Today, visitors to Versailles can visit much of the interior of this spectacular palace, as well as its world-famous garden.
Notable rooms include:
- The Hall of Mirrors – Some call this Louis XIV’s most notable contribution to Versailles. The main feature of the hall is the seventeen mirrored arches that reflect the seventeen arcaded windows which look out onto Versailles equally- magnificent garden. Each arch contains twenty-one mirrors, for a total of 357 in all. This magnificent hall measures 73 meters long, 10.5 meters wide, and 12.3 meters high (240x34x40ft). Statues and busts line the walls.

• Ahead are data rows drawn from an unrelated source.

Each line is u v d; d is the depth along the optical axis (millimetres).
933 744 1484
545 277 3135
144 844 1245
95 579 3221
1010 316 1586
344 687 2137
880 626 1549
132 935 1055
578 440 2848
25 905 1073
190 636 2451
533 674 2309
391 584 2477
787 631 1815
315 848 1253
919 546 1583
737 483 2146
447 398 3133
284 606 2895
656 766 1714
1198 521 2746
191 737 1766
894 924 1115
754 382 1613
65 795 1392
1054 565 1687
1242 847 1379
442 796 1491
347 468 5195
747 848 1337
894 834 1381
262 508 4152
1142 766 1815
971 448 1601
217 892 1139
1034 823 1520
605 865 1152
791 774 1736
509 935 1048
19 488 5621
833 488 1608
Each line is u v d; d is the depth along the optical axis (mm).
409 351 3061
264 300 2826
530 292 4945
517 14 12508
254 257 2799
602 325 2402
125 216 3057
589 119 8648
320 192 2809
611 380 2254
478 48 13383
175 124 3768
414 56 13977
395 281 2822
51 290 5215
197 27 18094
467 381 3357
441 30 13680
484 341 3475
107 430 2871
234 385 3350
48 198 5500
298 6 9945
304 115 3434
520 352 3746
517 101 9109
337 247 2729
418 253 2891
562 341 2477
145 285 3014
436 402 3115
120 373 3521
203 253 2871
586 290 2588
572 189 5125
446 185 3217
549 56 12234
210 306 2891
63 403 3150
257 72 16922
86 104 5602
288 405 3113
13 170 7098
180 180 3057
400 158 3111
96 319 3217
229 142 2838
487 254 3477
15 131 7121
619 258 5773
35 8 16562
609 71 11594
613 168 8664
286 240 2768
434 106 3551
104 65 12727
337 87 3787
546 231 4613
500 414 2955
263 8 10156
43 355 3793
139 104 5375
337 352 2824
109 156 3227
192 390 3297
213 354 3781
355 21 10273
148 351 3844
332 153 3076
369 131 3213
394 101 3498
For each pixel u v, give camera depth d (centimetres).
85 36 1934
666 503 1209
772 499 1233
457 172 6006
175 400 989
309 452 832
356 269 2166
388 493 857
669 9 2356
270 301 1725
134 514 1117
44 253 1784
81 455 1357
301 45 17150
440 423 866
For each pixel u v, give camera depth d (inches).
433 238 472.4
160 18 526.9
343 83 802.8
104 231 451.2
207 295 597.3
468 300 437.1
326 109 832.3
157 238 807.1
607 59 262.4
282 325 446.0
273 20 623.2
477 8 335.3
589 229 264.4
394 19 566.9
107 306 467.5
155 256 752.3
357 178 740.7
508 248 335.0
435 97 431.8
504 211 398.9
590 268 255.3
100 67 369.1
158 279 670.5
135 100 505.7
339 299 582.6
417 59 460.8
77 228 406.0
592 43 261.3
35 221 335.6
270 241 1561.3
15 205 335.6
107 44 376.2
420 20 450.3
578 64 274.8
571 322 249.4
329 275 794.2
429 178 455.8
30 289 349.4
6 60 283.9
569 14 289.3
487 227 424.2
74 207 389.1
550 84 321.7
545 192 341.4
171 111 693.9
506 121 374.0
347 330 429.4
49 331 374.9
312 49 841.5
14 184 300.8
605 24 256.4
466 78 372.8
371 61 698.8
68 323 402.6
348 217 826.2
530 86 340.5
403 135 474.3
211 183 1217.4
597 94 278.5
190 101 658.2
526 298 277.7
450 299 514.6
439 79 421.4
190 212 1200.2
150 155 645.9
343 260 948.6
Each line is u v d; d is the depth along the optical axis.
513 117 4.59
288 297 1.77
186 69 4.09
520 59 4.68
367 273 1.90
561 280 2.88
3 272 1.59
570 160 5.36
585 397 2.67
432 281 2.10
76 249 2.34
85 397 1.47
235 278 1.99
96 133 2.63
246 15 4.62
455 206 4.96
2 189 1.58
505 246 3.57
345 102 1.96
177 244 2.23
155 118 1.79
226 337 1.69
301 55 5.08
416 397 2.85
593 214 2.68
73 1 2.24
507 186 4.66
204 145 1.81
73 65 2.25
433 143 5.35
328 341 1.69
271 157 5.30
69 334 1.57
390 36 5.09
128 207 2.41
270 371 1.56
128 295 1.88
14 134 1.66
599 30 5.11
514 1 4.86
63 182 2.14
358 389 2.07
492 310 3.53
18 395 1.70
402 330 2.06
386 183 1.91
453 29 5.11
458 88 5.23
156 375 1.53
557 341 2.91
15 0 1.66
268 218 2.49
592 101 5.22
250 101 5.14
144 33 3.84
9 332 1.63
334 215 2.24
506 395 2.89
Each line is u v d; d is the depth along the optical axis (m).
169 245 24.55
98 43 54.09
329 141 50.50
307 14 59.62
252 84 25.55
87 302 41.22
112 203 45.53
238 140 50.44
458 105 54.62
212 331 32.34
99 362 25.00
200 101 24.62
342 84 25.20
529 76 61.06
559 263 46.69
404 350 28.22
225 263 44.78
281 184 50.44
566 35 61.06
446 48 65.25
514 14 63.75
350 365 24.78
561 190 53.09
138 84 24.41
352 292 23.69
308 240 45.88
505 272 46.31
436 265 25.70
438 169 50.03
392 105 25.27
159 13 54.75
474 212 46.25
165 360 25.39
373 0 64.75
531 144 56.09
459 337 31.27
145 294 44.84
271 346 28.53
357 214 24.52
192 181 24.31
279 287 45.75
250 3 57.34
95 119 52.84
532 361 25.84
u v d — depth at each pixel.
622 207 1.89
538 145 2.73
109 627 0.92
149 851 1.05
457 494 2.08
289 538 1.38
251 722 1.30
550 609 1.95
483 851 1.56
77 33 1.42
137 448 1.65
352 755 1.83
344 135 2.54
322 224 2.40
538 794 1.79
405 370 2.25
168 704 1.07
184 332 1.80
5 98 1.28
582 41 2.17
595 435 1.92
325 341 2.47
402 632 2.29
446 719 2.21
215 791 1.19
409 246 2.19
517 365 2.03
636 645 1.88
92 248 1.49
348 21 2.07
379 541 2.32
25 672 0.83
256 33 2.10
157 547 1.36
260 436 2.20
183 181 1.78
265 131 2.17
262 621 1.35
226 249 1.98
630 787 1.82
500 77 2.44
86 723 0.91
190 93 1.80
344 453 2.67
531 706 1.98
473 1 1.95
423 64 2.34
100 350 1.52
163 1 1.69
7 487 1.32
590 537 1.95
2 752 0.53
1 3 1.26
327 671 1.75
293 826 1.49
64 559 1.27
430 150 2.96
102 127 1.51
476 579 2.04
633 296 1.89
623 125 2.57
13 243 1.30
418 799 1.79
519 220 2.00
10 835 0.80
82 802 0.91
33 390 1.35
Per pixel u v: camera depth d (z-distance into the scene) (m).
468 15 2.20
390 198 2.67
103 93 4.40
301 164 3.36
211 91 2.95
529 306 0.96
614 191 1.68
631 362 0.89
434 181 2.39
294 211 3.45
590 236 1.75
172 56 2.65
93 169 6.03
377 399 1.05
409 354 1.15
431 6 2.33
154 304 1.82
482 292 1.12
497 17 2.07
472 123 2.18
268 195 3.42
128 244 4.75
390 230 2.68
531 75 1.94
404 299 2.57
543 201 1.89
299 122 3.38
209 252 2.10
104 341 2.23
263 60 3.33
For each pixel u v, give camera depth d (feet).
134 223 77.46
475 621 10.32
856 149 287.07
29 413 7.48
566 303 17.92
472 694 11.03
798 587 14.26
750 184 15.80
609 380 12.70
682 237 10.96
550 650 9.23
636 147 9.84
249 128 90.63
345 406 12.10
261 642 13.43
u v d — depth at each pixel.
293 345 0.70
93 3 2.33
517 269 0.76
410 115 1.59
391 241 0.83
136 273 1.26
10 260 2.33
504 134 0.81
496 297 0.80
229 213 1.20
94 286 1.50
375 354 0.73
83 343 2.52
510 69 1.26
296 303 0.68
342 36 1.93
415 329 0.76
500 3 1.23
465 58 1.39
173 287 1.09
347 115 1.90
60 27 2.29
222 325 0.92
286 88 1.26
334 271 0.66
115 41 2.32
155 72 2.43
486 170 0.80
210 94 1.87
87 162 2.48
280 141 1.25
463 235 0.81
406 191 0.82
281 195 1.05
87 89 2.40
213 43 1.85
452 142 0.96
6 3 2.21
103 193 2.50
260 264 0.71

The Hall of Mirrors has always played an important role in history, including in 1919, as the First World War officially ended when Germany signed the Treaty of Versailles in this hall.
- Chapel of Versailles – The current chapel of Versailles is the fifth at the palace. Construction began in 1689 and was completed around 1710. It features a “tribune” on the same level as the royal apartments, overlooking the nave, where the kings would sit when they attended mass. The architecture is a combination of Gothic and Baroque. Many of its features resemble cathedrals of medieval times, including the gargoyles and pointed roof, but other features are more reminiscent of the era in which it was built, including colored marble tile floors, columns, and carved pillars.
- The Grand Apartment – Originally known as the Apartment of the Planets (the seven salons of this apartment each featured a painting of a planet), this was King Louis XIV’s apartment. While the entire apartment and all its salons are amazing, most notable are the ceilings, painted by Painter to the king, Charles Le Brun and his team of artists.
- Royal Opera – The auditorium of the Opera is fashioned entirely from wood, making it one of the most acoustically “live” theaters in the world. Though it was a court theater and not meant for a huge public audience, it seats more than 700. Gold, pink, and green dominate the decor for the Opera, which wasn’t constructed until 1770. It was first used for the wedding ball of future King Louis XVI and Marie Antoinette, and boasts a unique mechanical system that raises the floor to the level of the stage. Today, it is still used for concerts and operas.
At 100 hectares (about 250 acres), the garden of the Versailles Palace is Europe’s largest palace garden. It was created in the seventeenth century by landscape gardener André Le Nôtre who designed what could be considered the quintessential formal French garden. The garden is laid out in a geometric pattern of paths, bushes, flowerbeds and trees. Le Nôtre also drained the swampy, sloping terrain and created a series of basins and a large canal, known as the Grand Canal.
Several fountains adorn the basins. The most famous are the Latona Fountain – with a statue of the goddess Latona – and the Apollo Fountain – named after the sun god and depicting the Sun King riding a chariot. There are several other fountains in the garden, such as the Neptune Fountain.
The fountains were installed to entertain the many guests invited to the lavish parties organized by King Louis XIV. Another noteworthy decoration in the garden is the Colonnade, a circular row of marble columns, designed by Jules Hardouin-Mansart.
There are also a couple of smaller palaces in the garden: the Grand Trianon and the Petit Trianon. Some 10,000 people worked in the Versailles Palace, so privacy was minimal. Hence, King Louis XIV ordered the construction of the Grand Trianon, a palace almost as luxurious as the main palace where the king could escape the formalities of the court and arrange rendezvous with his mistress. His successor, King Louis XV, later built the smaller Petit Trianon for the same reason.